── Source passage

Over the course of the year, we pay tribute to 35 living Vanguards and 12 departed heroes. This month’s featured Vanguard is Dick Spezzano of The Vons Companies / Spezzano Consulting Services.
Originally printed in the October 2020 issue of Produce Business.
“Dick Spezzano is unquestionably the finest industry leader I have ever met anywhere in any trade association,” says Bruce Peterson, former senior vice president of perishables at Walmart. “Even when we were competitors, he inspired tremendous loyalty, rallying people around a particular cause with fervor and charisma,” and he championed many groundbreaking causes.
“I count him as a dear friend, but a great mentor, because Dick taught by doing,” Peterson adds. “He led by example, and it’s one of the highlights of my professional career to have had the privilege to have known and to have worked alongside of him at the PMA.”
Spezzano, former vice president of produce and floral at the Vons Company, and current president of Spezzano Consulting Services in Monrovia, CA, has never lost his eminence as a visible head of the industry. He has been an unstinting volunteer industry leader over the years in prominent roles at PMA, United Fresh, Fresh Produce and Floral Council (FPFC), Produce for Better Health Foundation (PBH), and the Center for Growing Talent (CGT), among others.
Spezzano played an instrumental role in galvanizing the industry to institute standardized PLU’s and UPC’s.
Industry executives often credit Spezzano for driving significant supply chain improvements to reduce shrink and waste and increase productivity, especially when it comes to standardized hard wood pallets. “At the time, there was what we called one-way junk pallets, all different-sized pallets for different commodities,” says Spezzano.

────

**Action item A**: For each statement, say whether the Spezzano profile agrees (yes or no), and quote the exact words that decide it. (i) Bruce Peterson once worked at Walmart. (ii) Spezzano Consulting Services is based in Monrovia, CA. (iii) The piece first ran in the November 2020 issue of Produce Business.
**Action item B**: According to the Spezzano profile, what kind of pallets is Spezzano especially credited with advancing?
**Action item C**: Turn the paragraph of the Spezzano profile that begins "Spezzano, former vice president of produce and floral" into a short list that keeps its main facts.
The records have no connection to the Spezzano profile.

── Data extracts

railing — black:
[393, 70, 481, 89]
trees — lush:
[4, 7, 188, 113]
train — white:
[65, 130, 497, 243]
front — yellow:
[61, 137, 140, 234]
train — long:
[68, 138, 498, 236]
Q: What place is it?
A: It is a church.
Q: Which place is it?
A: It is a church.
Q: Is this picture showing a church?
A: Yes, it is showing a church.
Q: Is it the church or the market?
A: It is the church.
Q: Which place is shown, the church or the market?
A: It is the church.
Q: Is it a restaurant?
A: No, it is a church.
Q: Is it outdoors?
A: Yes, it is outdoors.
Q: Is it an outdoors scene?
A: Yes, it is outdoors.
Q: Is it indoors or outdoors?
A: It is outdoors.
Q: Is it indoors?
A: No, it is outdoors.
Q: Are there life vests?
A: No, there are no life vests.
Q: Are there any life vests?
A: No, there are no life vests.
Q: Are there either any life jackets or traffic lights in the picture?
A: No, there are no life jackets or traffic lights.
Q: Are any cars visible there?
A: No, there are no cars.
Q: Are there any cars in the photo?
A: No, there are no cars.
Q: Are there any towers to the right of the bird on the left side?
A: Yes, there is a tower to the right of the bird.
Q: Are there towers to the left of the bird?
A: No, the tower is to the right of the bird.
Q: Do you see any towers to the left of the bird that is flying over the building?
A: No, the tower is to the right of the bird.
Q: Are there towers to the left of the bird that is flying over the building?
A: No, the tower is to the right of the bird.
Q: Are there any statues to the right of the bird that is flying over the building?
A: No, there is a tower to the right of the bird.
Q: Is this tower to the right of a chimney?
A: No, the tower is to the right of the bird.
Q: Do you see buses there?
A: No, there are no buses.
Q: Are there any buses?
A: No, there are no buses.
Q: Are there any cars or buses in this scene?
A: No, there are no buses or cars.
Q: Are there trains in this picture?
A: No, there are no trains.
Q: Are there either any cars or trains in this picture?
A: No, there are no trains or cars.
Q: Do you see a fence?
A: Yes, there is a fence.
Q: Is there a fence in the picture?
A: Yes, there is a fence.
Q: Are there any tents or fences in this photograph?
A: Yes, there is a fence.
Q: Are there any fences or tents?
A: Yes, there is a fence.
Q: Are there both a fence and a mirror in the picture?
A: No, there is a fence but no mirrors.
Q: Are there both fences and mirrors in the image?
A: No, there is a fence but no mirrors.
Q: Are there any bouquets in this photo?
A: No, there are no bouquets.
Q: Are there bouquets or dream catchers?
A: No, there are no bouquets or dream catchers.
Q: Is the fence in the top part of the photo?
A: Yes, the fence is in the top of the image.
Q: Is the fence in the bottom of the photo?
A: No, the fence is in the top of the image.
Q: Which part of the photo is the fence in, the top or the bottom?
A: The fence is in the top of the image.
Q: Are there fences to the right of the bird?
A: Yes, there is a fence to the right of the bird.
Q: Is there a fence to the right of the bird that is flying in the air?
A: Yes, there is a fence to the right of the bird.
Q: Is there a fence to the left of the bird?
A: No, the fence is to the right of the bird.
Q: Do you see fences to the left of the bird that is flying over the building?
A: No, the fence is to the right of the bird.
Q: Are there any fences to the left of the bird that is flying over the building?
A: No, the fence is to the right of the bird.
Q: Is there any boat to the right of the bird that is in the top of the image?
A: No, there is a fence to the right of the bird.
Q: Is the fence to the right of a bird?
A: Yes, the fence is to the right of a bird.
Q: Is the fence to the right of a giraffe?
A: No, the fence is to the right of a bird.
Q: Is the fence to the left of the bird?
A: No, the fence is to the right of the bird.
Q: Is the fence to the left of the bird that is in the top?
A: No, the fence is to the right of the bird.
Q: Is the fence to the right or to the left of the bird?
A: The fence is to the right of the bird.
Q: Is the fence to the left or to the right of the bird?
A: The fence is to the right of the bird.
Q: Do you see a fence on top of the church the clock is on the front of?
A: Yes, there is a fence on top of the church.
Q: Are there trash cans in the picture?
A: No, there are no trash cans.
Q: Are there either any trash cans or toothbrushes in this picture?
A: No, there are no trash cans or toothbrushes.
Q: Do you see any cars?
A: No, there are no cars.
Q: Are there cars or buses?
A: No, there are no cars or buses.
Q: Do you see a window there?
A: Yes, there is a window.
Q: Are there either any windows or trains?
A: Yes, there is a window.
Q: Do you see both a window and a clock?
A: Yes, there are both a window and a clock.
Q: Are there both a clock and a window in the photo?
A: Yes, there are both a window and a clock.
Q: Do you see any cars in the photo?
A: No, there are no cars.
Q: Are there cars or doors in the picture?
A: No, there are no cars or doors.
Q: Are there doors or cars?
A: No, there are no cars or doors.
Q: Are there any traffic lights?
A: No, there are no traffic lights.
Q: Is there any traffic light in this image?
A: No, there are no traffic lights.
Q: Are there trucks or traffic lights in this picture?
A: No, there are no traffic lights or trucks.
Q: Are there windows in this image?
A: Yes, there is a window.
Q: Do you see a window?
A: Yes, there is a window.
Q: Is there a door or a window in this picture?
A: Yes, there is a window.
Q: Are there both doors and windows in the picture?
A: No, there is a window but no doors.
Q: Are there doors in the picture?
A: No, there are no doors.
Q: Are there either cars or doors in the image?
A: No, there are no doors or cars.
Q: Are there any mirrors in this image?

────

**Answer section A**:
(i) Yes: "former senior vice president of perishables at Walmart"
(ii) Yes: "current president of Spezzano Consulting Services in Monrovia, CA"
(iii) No: "Originally printed in the October 2020 issue of Produce Business."

**Answer section B**: Standardized hard wood pallets.

**Answer section C**:
- Former vice president of produce and floral at the Vons Company
- Current president of Spezzano Consulting Services in Monrovia, CA
- Still a visible head of the industry
- Longtime volunteer leader in prominent roles at PMA, United Fresh, FPFC, PBH, the Center for Growing Talent, and others